JERUSALEM (inn) – Israel will wieder einen Botschafter nach Österreich entsenden und damit die seit dreieinhalb Jahren andauernden Spannungen zwischen den beiden Staaten beenden. Das gab Israels Außenminister Silvan Shalom am Dienstag auf einer Pressekonferenz mit seiner österreichischen Kollegin Benita Ferrero-Waldner in Jerusalem bekannt.

Ferrero-Waldner war am Dienstag auf eine Einladung hin in Israel eingetroffen. Während ihres eintägigen Besuches hatte sie an der Holocaustgedenkstätte Yad Vashem einen Kranz niedergelegt und sich neben Shalom auch mit Staatspräsident Moshe Katzav getroffen. Zudem nahm sie an einer Feier im Außenministerium teil, bei der die Wiederaufnahme der “vollen diplomatischen Beziehungen zu Österreich” bekanntgegeben wurde.

“Ich bin sehr froh, daß der Moment da ist, in dem sich die Beziehungen zu Israel normalisieren und wir dieses unglückliche Kapitel abschließen können”, so Ferrero-Waldner.

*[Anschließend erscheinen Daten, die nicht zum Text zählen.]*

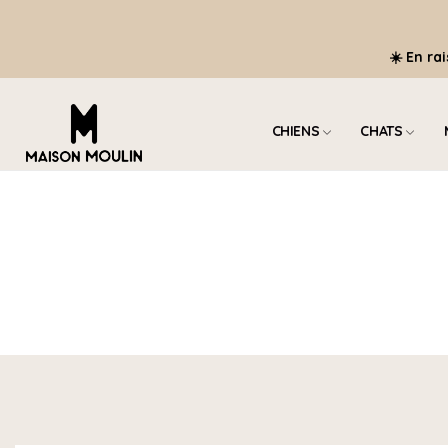
☀️ En ra
CHIENS
CHATS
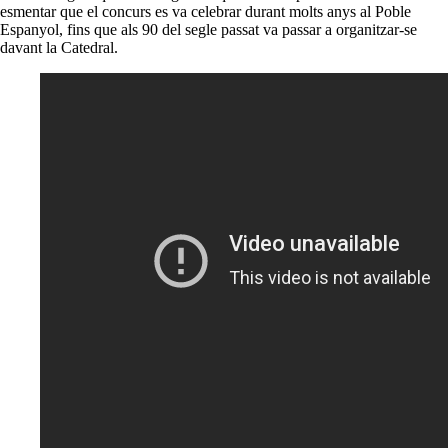
esmentar que el concurs es va celebrar durant molts anys al Poble
Espanyol, fins que als 90 del segle passat va passar a organitzar-se
davant la Catedral.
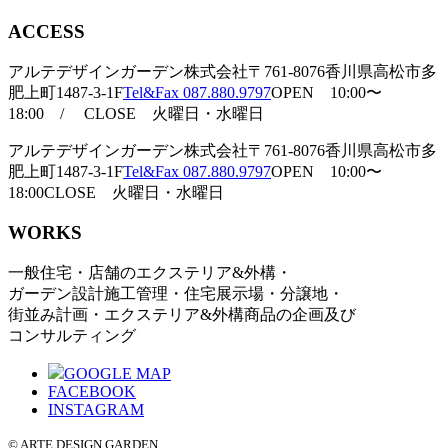
ACCESS
アルテデザインガーデン株式会社
〒761-8076香川県高松市多
肥上町1487-3-1F
Tel&Fax 087.880.9797
OPEN 10:00〜
18:00 / CLOSE 火曜日・水曜日
アルテデザインガーデン株式会社
〒761-8076香川県高松市多
肥上町1487-3-1F
Tel&Fax 087.880.9797
OPEN 10:00〜
18:00
CLOSE 火曜日・水曜日
WORKS
一般住宅・店舗のエクステリア&外構・
ガーデン設計施工管理・住宅展示場・分譲地・
街並み計画・エクステリア&外構商品の企画及び
コンサルティング
GOOGLE MAP
FACEBOOK
INSTAGRAM
© ARTE DESIGN GARDEN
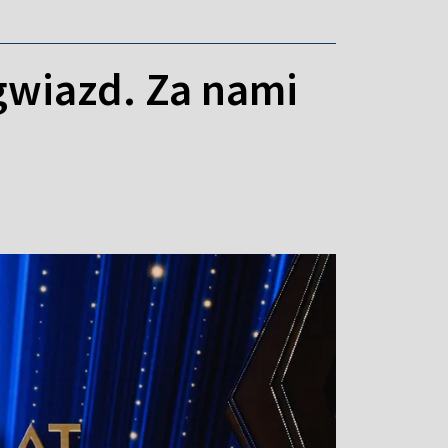
gwiazd. Za nami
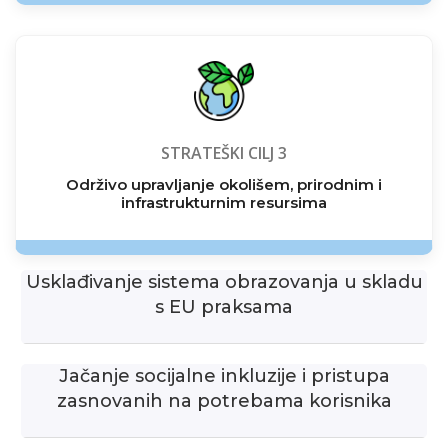
STRATEŠKI CILJ 3
Održivo upravljanje okolišem, prirodnim i
infrastrukturnim resursima
Usklađivanje sistema obrazovanja u skladu
s EU praksama
Jačanje socijalne inkluzije i pristupa
zasnovanih na potrebama korisnika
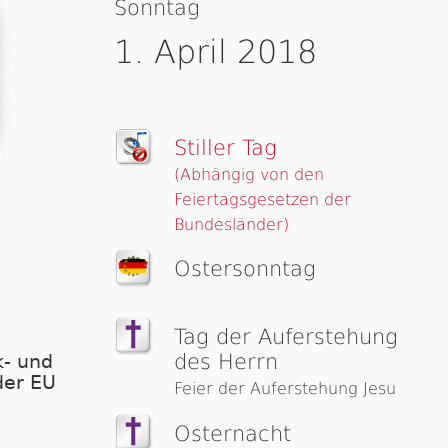
Sonntag
1. April 2018
Stiller Tag
(Abhängig von den
Feiertagsgesetzen der
Bundesländer)
Ostersonntag
Tag der Auferstehung
des Herrn
- und
der EU
Feier der Auferstehung Jesu
Osternacht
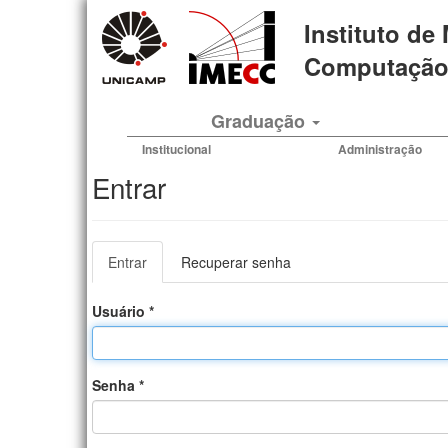
Pular
Instituto de
para
o
Computação 
conteúdo
principal
Graduação
Institucional
Administração
Entrar
Abas
Entrar
(aba
Recuperar senha
primárias
ativa)
Usuário
*
Senha
*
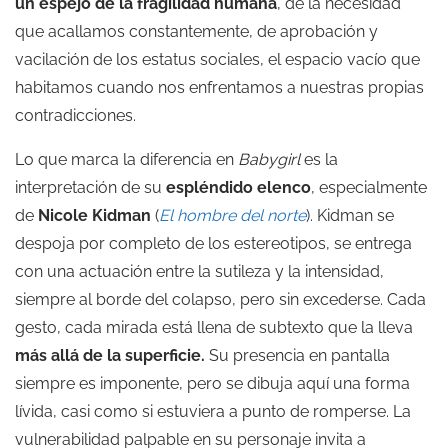
un espejo de la fragilidad humana
, de la necesidad
que acallamos constantemente, de aprobación y
vacilación de los estatus sociales, el espacio vacío que
habitamos cuando nos enfrentamos a nuestras propias
contradicciones.
Lo que marca la diferencia en
Babygirl
es la
interpretación de su
espléndido elenco
, especialmente
de
Nicole Kidman
(
El hombre del norte
). Kidman se
despoja por completo de los estereotipos, se entrega
con una actuación entre la sutileza y la intensidad,
siempre al borde del colapso, pero sin excederse. Cada
gesto, cada mirada está llena de subtexto que la lleva
más allá de la superficie.
Su presencia en pantalla
siempre es imponente, pero se dibuja aquí una forma
lívida, casi como si estuviera a punto de romperse. La
vulnerabilidad palpable en su personaje invita a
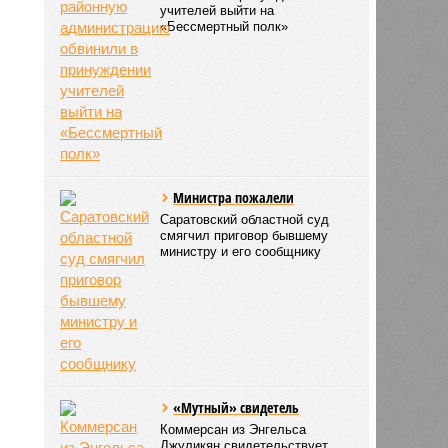
учителей выйти на
«Бессмертный полк»
Министра пожалели
Саратовский областной суд
смягчил приговор бывшему
министру и его сообщнику
«Мутный» свидетель
Коммерсан из Энгельса
Джуликян свидетельствует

Die Außenministerin betonte zudem, daß Österreich sich der Verantwortung und Mitverantwortung für die Tragödie des Holocaust bewußt sei. Sie räumte ein, daß ihr Land möglicherweise zulange gehofft habe, daß die “Geister der Vergangenheit von alleine verschwinden würden”.

Israel hatte seinen Botschafter im Februar 2000 abgezogen, als die Österreichische Volkspartei (ÖVP) in Koalitionsverhandlungen mit der Partei der Freiheitlichen (FPÖ) des Rechtspopulisten Jörg Haider eintrat.